== EXERCISE OBJECTIVE ==
A word-for-word copy of the following listing is needed. Leave out its images.

== MATERIAL SUPPLIED ==

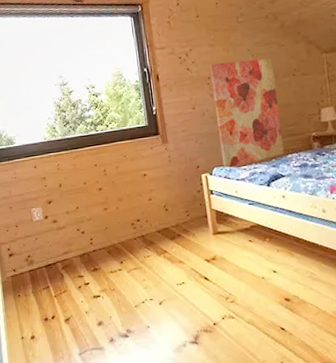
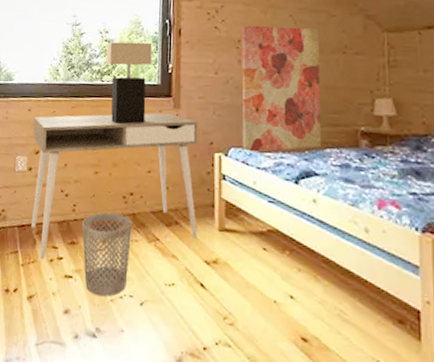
desk: none [40,148,197,289] -> present [31,112,198,260]
table lamp: none [95,90,140,166] -> present [105,42,153,125]
wastebasket: none [100,238,146,306] -> present [82,213,132,297]

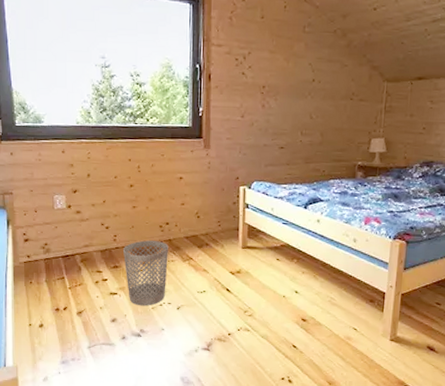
desk: present [31,112,198,260] -> none [68,152,226,282]
table lamp: present [105,42,153,125] -> none [138,85,184,164]
wall art: present [241,25,322,152] -> none [263,72,332,184]

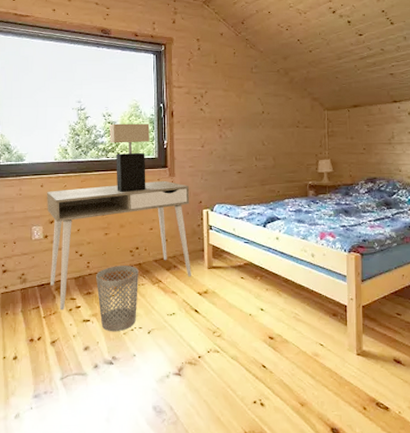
desk: none [68,152,226,282] -> present [46,180,191,311]
table lamp: none [138,85,184,164] -> present [109,123,150,193]

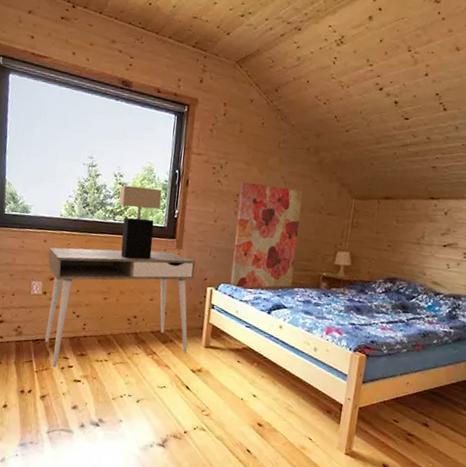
wastebasket: present [96,266,139,332] -> none [90,331,134,396]
wall art: none [222,107,282,206] -> present [230,181,303,288]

== RESPONSE ==
desk: none [40,148,197,289] -> present [31,112,198,260]
table lamp: none [95,90,140,166] -> present [105,42,153,125]
wastebasket: none [100,238,146,306] -> present [82,213,132,297]

desk: present [31,112,198,260] -> none [68,152,226,282]
table lamp: present [105,42,153,125] -> none [138,85,184,164]
wall art: present [241,25,322,152] -> none [263,72,332,184]

desk: none [68,152,226,282] -> present [46,180,191,311]
table lamp: none [138,85,184,164] -> present [109,123,150,193]

wastebasket: present [96,266,139,332] -> none [90,331,134,396]
wall art: none [222,107,282,206] -> present [230,181,303,288]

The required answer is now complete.